Our findings suggest that stressors from the COVID19 pandemic impacted faculty engagement and retention. Faculty who reported that the COVID-19 pandemic created difficulties meeting work commitments were more likely to be disengaged and more likely to report intent to leave the organization. In a cross-sectional study examining COVID-19 related stress in US healthcare workers, Sinsky et al also found that those reporting increased COVID19-related stress, increased fear of COVID-19 exposure or transmission, or high workload were more likely to report intention to leave in the next 24 months.34 Faculty disproportionately impacted by changes secondary to stressful events or disasters such as the COVID-19 pandemic may therefore require increased support from their institutions, such as increased flexibility at work.25,38

Finally, studying faculty engagement can be challenging due to the myriad ways in which faculty engagement is defined or measured.4 Many survey tools and definitions have noted that a physician who is fulfilled, dedicated, and satisfied with their work is likely to be more engaged.2,23,32,33,39–41 However, many surveys evaluating levels of physician engagement do not include the context in which these physicians work, which may lead to challenges with interpreting and generalizing data for use at other organizations.39 We believe one of the strengths of this study is that we were able to measure faculty engagement in the context of faculty worklife environment. Burnout and engagement do not occur in isolation.42,43 Our concurrent examination of faculty engagement and worklife areas may be more useful for organizations to find strategies to initiate appropriate interventions.

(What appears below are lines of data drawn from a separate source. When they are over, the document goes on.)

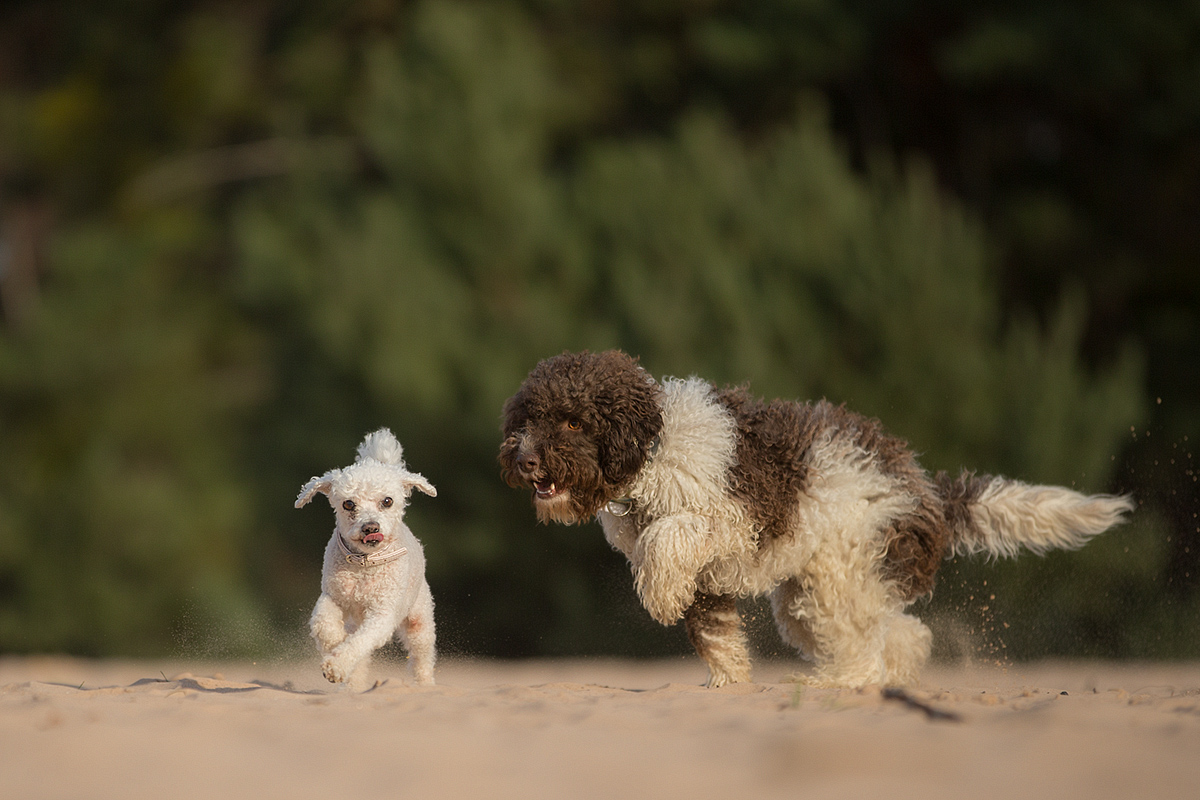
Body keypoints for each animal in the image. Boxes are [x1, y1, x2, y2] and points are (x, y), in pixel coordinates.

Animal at [297, 431, 439, 690]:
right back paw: (352, 687)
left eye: (387, 501)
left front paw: (336, 665)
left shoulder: (382, 614)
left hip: (419, 618)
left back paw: (425, 685)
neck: (364, 565)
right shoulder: (332, 596)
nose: (370, 528)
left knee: (422, 657)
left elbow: (360, 641)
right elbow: (324, 624)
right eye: (348, 504)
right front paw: (335, 644)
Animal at [496, 350, 1132, 690]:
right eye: (526, 419)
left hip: (841, 574)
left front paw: (658, 593)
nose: (523, 460)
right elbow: (714, 633)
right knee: (901, 634)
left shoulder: (733, 520)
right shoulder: (709, 578)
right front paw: (728, 684)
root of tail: (924, 488)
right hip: (818, 594)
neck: (651, 451)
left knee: (870, 646)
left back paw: (832, 684)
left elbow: (668, 536)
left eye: (573, 421)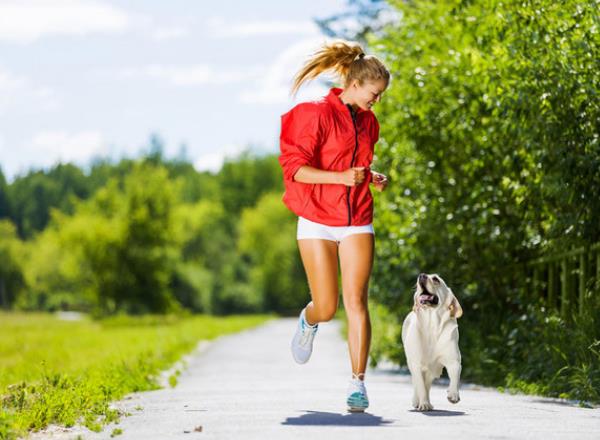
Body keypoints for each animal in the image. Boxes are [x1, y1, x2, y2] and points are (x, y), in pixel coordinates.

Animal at [404, 274, 464, 410]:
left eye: (436, 279)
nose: (421, 275)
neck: (432, 324)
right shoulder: (417, 364)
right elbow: (420, 385)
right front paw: (424, 404)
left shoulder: (454, 360)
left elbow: (455, 377)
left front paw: (453, 394)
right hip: (412, 363)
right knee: (418, 383)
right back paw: (418, 401)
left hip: (433, 370)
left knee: (427, 384)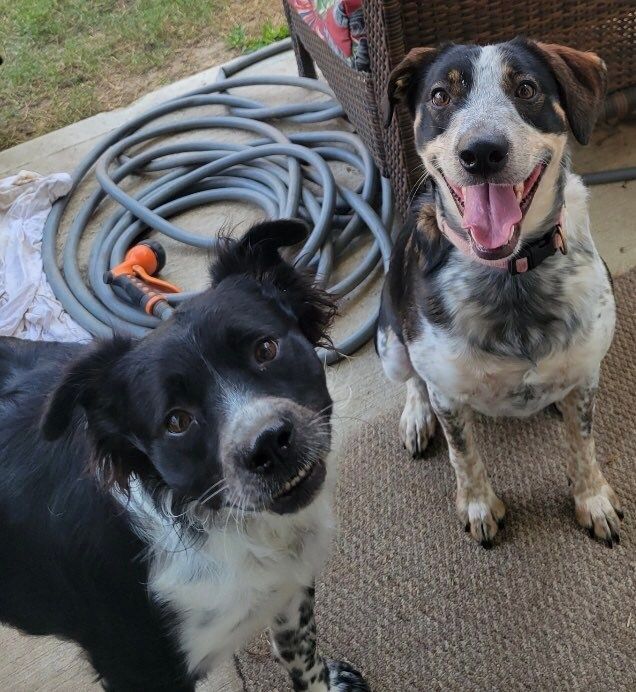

Limitations to this study include a sub-optimal response rate, though response rates were similar to those in other physician surveys.34,37 Senior faculty and White faculty were more likely to respond to our survey, which may have impacted our findings. Due to low numbers, we excluded faculty who identified as non-binary. This study was also conducted in a pediatrics department at a single institution located in an urban setting, which may limit its generalizability to other physician specialties or organizations in different settings. Our findings were from a single time-point using a cross-sectional study; however, we found similar patterns with faculty engagement and areas of worklife in subsequent surveys, suggesting consistency and bolstering our findings. Although there are many ways to measure work engagement, our study included just one modality. Finally, this study was conducted during a unique period—recovery from the initial surge of the COVID19 pandemic—and the findings may not be generalizable to other time periods. We theorize it is possible that the COVID19 pandemic may have exacerbated current stressors in the workplace and highlighted influential worklife areas that may be most critical when considering physician engagement and intent to leave.

Conclusion

In a cross-sectional survey examining worklife areas associated with faculty engagement and intention to leave in a pediatrics department impacted by the COVID19 pandemic, we found that positive perceptions of the specific worklife areas of workload, control, and community were highly associated with increased engagement, and that alignment with values and community were highly associated with decreased intent to leave. This study suggests specific target areas which institutions may consider in efforts to enhance physician engagement and retention.

Abbreviations

95% CI, 95% Confidence Interval; AAP, American Academy of Pediatrics; AWS, Areas of Worklife Survey; DEP, Depersonalization; EE, Emotional Exhaustion; MBI, Maslach Burnout Inventory; MBI-HSS, Maslach Burnout Inventory Human Services Survey; OR, Odds Ratio; PA, Personal Accomplishment; VIF, Variance Inflation Factors.

Disclosure

Dr Cabana is a member of the United States Preventive Services Task Force (USPSTF). This manuscript does not necessarily represent the views of the USPSTF. Dr Janet Serwint reports grants from NICHD, HRSA; Associate Editor for Pediatrics in Review Editorial Board, consultant for Cameron Kravitt Foundation, outside the submitted work. The remaining authors report no conflicts of interest in this work.